→ EXTRAIT À LIRE
Cet atelier entend proposer une analyse processuelle des contestations populaires amorcées à l’automne 2019 au Liban et entrées dans le langage commun avec le terme de thawra (révolution). En se positionnant à contretemps des approches causales et des lectures météorologiques et événementialistes qui ont pu être portées sur les processus révolutionnaires arabes, il propose, d’une part, de questionner « l’émergence » – au sens foucaldien (Paltrinieiri 2014) – des processus contestataires de 2019 au Liban et, d’autre part, d’interroger ses recompositions actuelles.

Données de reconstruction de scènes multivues
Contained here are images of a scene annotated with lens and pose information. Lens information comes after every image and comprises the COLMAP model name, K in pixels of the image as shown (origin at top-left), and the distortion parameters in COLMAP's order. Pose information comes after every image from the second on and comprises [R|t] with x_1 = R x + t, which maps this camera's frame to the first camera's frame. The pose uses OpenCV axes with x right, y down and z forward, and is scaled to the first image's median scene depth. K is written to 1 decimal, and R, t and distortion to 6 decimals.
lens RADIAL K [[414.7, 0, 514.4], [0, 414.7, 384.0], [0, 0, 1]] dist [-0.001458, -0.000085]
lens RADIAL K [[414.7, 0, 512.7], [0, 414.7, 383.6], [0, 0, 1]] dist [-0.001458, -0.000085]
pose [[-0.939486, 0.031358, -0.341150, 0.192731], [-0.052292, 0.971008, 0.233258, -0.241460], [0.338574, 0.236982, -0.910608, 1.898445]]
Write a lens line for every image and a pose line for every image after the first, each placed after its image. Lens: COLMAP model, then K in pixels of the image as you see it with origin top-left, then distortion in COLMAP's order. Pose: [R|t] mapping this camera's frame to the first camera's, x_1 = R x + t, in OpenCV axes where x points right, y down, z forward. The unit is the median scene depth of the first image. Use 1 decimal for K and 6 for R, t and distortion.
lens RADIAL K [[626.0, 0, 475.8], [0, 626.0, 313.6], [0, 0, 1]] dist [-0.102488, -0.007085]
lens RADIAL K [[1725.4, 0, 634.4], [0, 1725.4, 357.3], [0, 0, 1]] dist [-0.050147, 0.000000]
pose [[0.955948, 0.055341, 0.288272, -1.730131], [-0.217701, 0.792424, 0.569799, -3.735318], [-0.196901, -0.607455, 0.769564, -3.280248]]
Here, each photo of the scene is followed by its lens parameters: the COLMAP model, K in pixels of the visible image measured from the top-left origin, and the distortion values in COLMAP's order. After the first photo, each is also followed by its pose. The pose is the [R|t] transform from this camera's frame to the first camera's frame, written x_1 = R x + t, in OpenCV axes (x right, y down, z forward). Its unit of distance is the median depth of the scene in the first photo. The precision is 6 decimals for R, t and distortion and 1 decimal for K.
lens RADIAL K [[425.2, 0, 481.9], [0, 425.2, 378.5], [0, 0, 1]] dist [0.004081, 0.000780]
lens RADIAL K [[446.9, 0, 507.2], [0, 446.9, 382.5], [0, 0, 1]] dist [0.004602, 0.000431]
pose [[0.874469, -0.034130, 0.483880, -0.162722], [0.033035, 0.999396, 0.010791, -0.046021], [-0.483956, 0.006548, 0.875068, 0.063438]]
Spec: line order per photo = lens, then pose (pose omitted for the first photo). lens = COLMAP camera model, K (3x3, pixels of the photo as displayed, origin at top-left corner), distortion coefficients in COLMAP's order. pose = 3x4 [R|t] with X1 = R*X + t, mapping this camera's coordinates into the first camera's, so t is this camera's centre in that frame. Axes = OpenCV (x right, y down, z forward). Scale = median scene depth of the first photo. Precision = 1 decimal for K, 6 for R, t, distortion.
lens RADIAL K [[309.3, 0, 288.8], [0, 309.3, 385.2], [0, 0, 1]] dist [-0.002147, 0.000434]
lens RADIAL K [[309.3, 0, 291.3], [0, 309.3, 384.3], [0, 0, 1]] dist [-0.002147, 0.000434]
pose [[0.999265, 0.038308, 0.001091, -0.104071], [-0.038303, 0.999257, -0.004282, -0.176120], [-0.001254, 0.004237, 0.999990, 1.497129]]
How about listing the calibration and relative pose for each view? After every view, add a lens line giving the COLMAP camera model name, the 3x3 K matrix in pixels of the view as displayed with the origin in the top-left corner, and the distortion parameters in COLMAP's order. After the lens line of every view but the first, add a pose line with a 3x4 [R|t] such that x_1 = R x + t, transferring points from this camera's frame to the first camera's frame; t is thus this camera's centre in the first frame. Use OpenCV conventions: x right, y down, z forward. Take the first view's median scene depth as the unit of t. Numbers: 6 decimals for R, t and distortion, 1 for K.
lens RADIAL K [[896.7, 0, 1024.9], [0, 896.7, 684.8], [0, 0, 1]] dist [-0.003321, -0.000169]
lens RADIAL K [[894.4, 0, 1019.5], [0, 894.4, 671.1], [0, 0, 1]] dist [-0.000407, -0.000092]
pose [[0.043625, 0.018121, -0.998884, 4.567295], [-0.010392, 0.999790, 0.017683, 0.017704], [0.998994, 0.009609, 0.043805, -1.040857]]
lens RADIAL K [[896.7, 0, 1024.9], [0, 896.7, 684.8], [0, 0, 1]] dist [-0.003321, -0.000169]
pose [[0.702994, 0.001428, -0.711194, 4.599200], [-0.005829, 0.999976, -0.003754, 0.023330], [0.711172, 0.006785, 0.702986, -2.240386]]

→ CONSIGNE
Recopiez sans rien modifier le passage de l'extrait sur les contestations de 2019 au Liban qui va de « Cet atelier entend » à « ses recompositions actuelles. ».

→ RÉPONSE RÉDIGÉE
Cet atelier entend proposer une analyse processuelle des contestations populaires amorcées à l’automne 2019 au Liban et entrées dans le langage commun avec le terme de thawra (révolution). En se positionnant à contretemps des approches causales et des lectures météorologiques et événementialistes qui ont pu être portées sur les processus révolutionnaires arabes, il propose, d’une part, de questionner « l’émergence » – au sens foucaldien (Paltrinieiri 2014) – des processus contestataires de 2019 au Liban et, d’autre part, d’interroger ses recompositions actuelles.